What Is The Song In The Apple 'Privacy On iPhone' Commercial?

Tech giant Apple's profits dipped during the COVID-19 pandemic – although not as much as predicted — but its streaming service, Apple TV, has continued to churn out some great movies and shows, like "Palmer" and Season 2 of "Mythic Quest." And since the 2021 release of iOS 14.5, Apple has made it harder for apps to track users' activity, a positive step toward protecting consumers' privacy, though one that's not without controversy, according to CNET.

This feature took center stage in Apple's marketing with the new "Privacy on iPhone" commercial, which has a wacky plot backed by a fun, slightly dissonant track. The commercial opens with the most mundane of subject matters — a guy named Felix picking up his morning coffee — but things soon get weird. After he grabs his cup, the barista leaps over the counter to join him in his rideshare. Then a motorcycle starts chasing the car, and we hear the biker say, "Tracking current location!" When they get to Felix's destination, the driver gets out of the car with him and, like the barista and biker, follows Felix into his bank, where — of course — the banker, as well as several passersby, start to stalk Felix. When he finally gets to his apartment, he's amassed quite a following, and he resolves it's time to do something about it.

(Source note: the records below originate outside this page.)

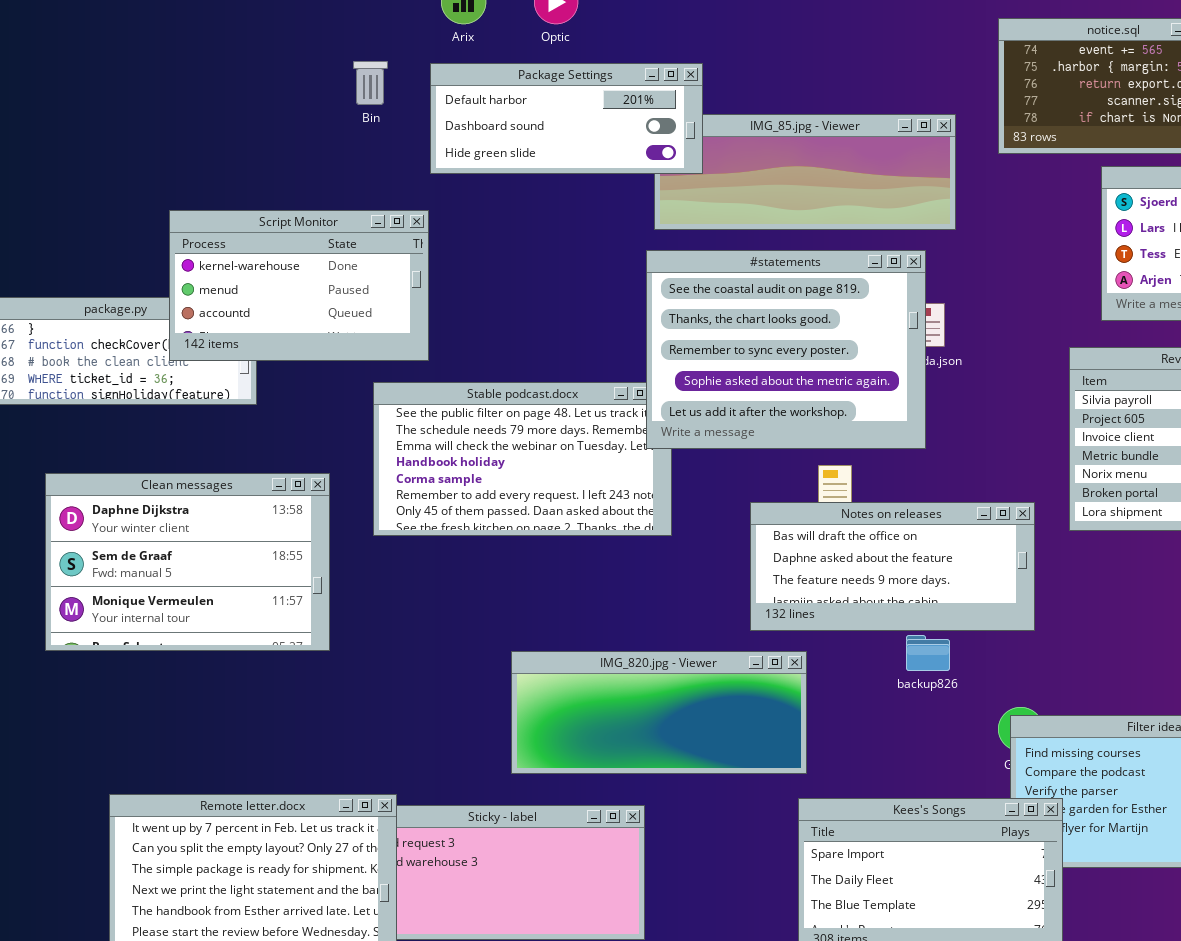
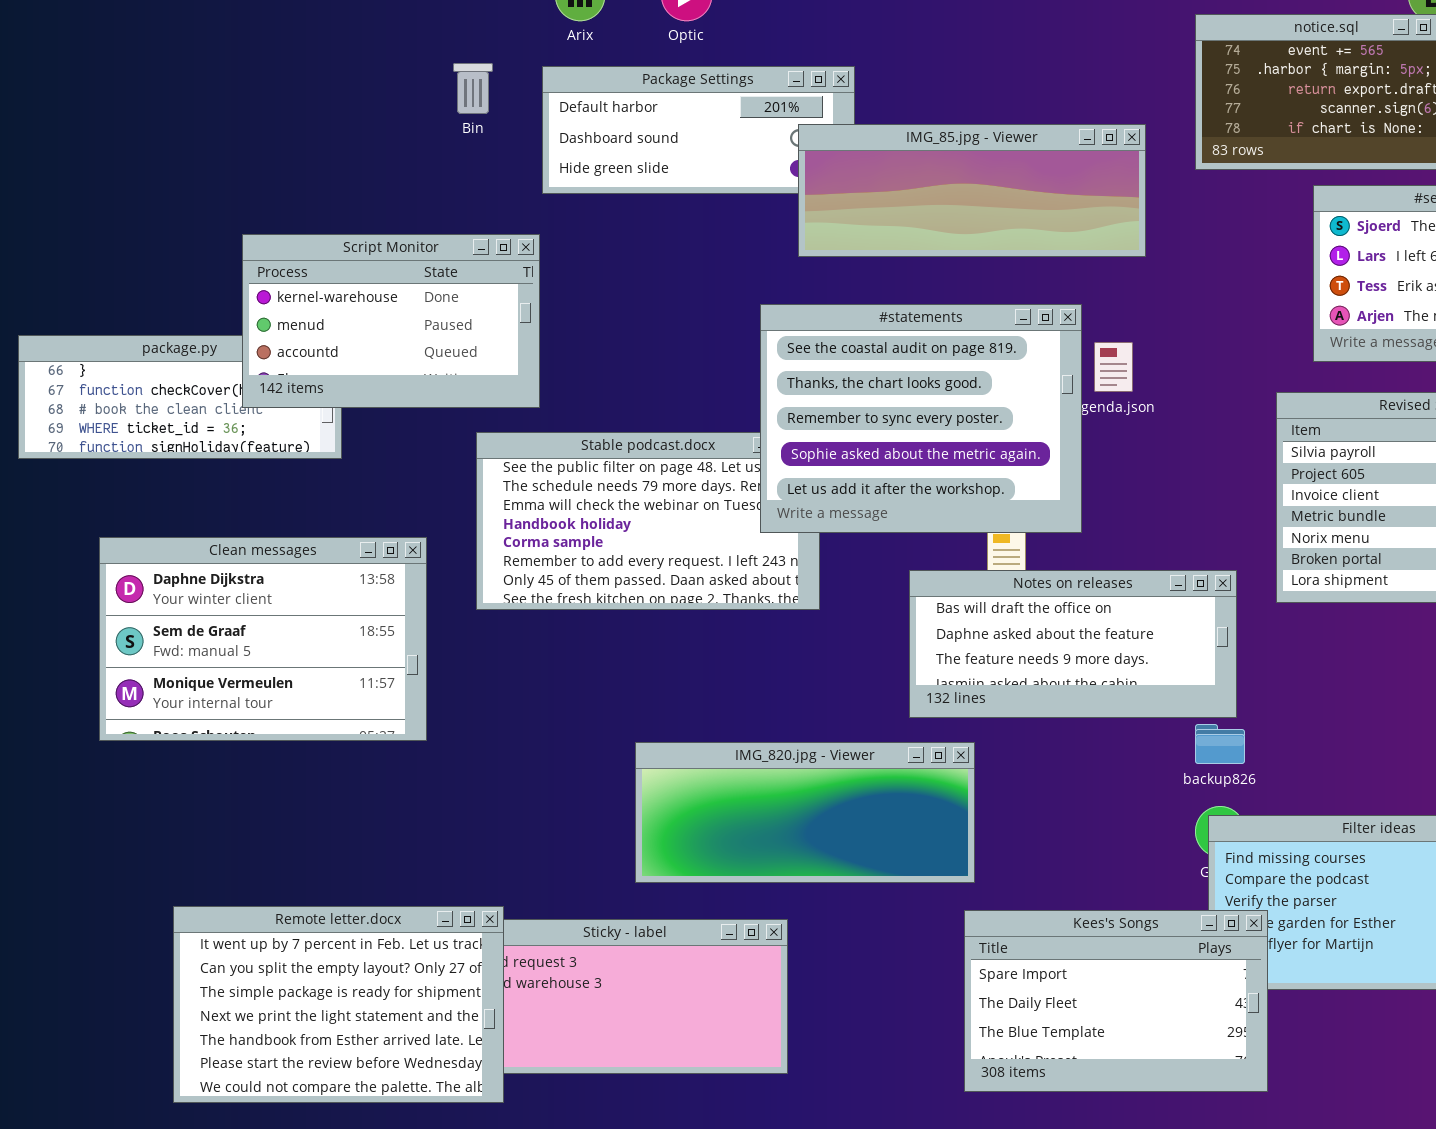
IMG_85.jpg - Viewer: [654,114,956,230] -> [798,124,1146,257], raised
#statements: [646,250,926,449] -> [760,304,1082,533], moved
backup826: [906,635,950,671] -> [1195,724,1245,764], moved

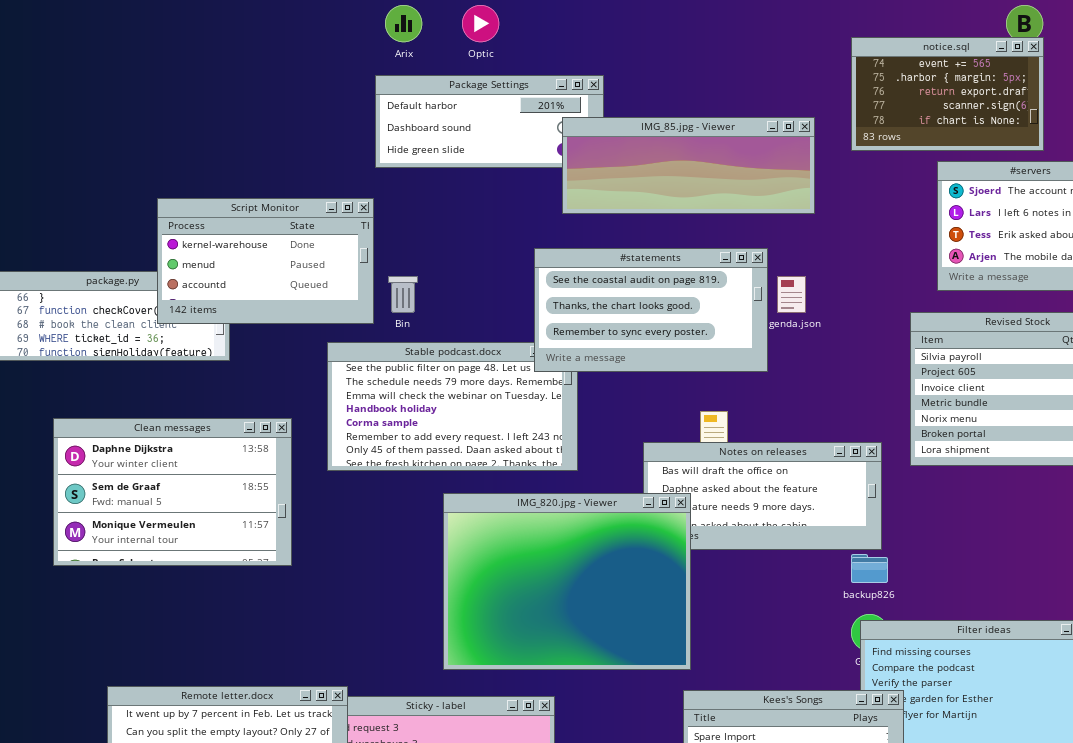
Bin: [453,63,493,114] -> [388,276,418,313], moved
#statements: [760,304,1082,533] -> [534,248,768,372], resized
IMG_820.jpg - Viewer: [635,742,975,883] -> [443,493,691,670], resized

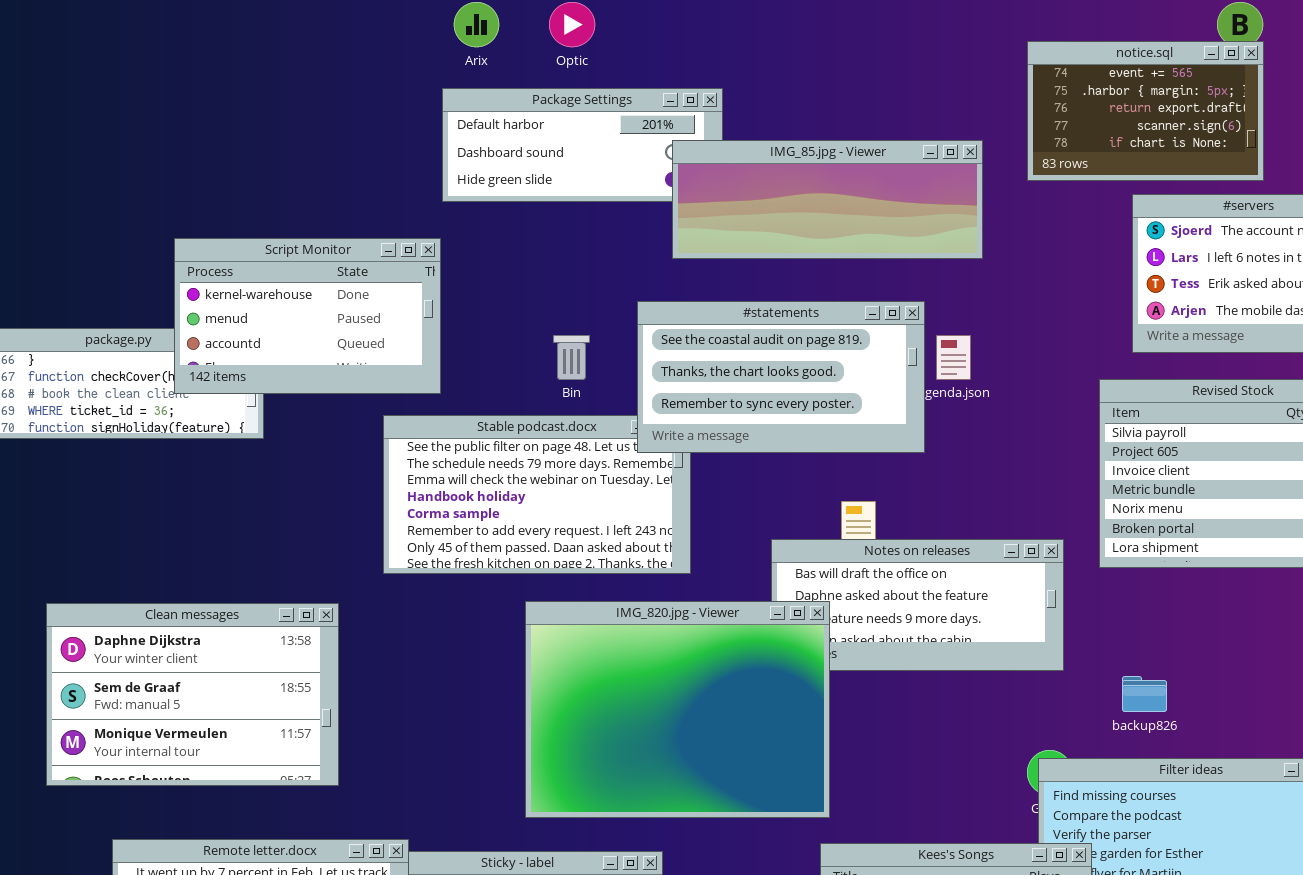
Bin: [388,276,418,313] -> [553,335,590,380], moved
Clean messages: [53,418,292,566] -> [46,603,339,786], moved
backup826: [851,554,888,583] -> [1122,676,1167,712], moved

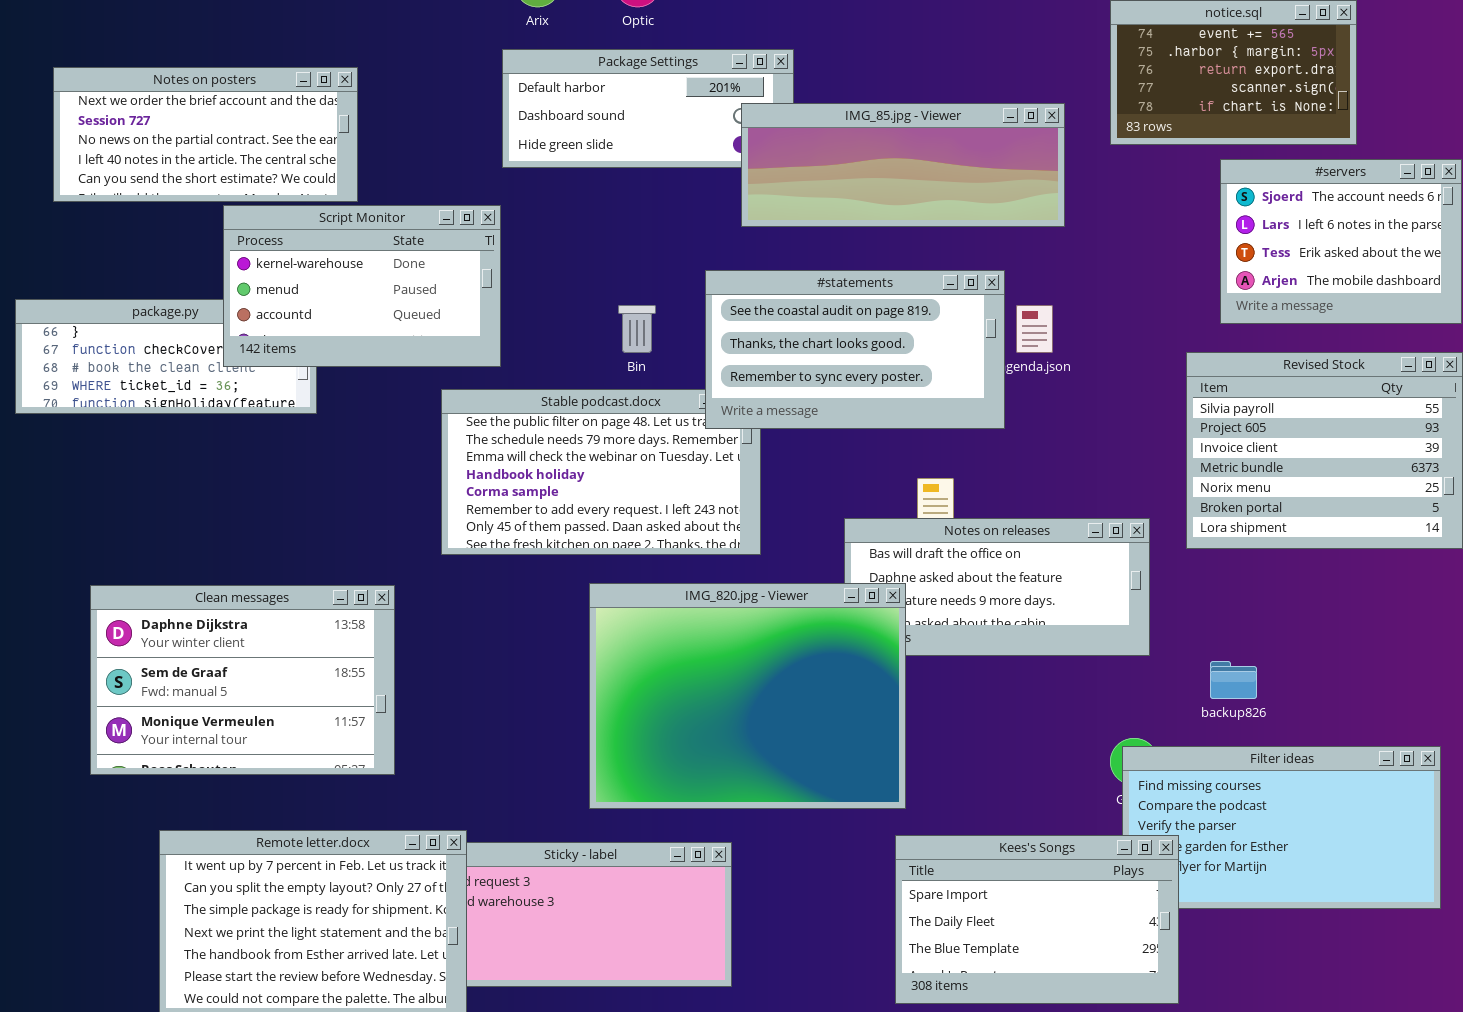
Notes on posters: none -> [53,67,358,202], opened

So Felix pulls out his phone and denies an app's request to track his activity, and POOF, his stalkers explode into little puffs of dust. The music gets louder, and the commercial ends with punky female vocals repeating "Why don't you mind your own business?" — a phrase that's more of a command than a question. The song really makes the commercial pop, but it's not very familiar. So, we did some digging, and here's all you need to know about the song in the recent Apple commercial.

Mind Your Own Business, corporations

Given the lyrics of the song backing the Apple commercial, it's not surprising that it's called "Mind Your Own Business." Originally released in 1979 as the debut single of the English post-punk band Delta 5, the song was somewhat of an instant hit — at least among fans of the avant-garde in Leeds. According to the band's Spotify page, although Delta 5 gained traction after the release of "Mind Your Own Business," the band parted ways when their debut album, "See the Whirl," met little success in 1981. The group then kind of fell into obscurity, their music hard to find. That is, until the label Kill Rock Stars compiled the "Singles & Sessions 1979-1981" album from Delta 5's discography a quarter century after the band split up. The album revitalized Delta 5's popularity, and Spotify now reports that there are 134,802 monthly listeners to the band on their platform alone! So it's safe to say "Singles & Sessions" is how Apple discovered the once-lost song for their new commercial — although probably through its own Apple Music platform, not Spotify.

And it's not just good news for Apple that they found the perfect song to match the new privacy feature of iOS 14.5: A representative for Kill Rock Stars told Variety that Delta 5 still holds the copyright for "Mind Your Own Business," so "they will be getting paid" for its use. Forty years later, and the money is finally rolling in from this absolute gem of a song. With the brilliant pairing of plot and music in Apple's new privacy ad, perhaps "Mind Your Own Business" will become the next commercial jingle that people can't get out of their heads! We'll just have to wait and see.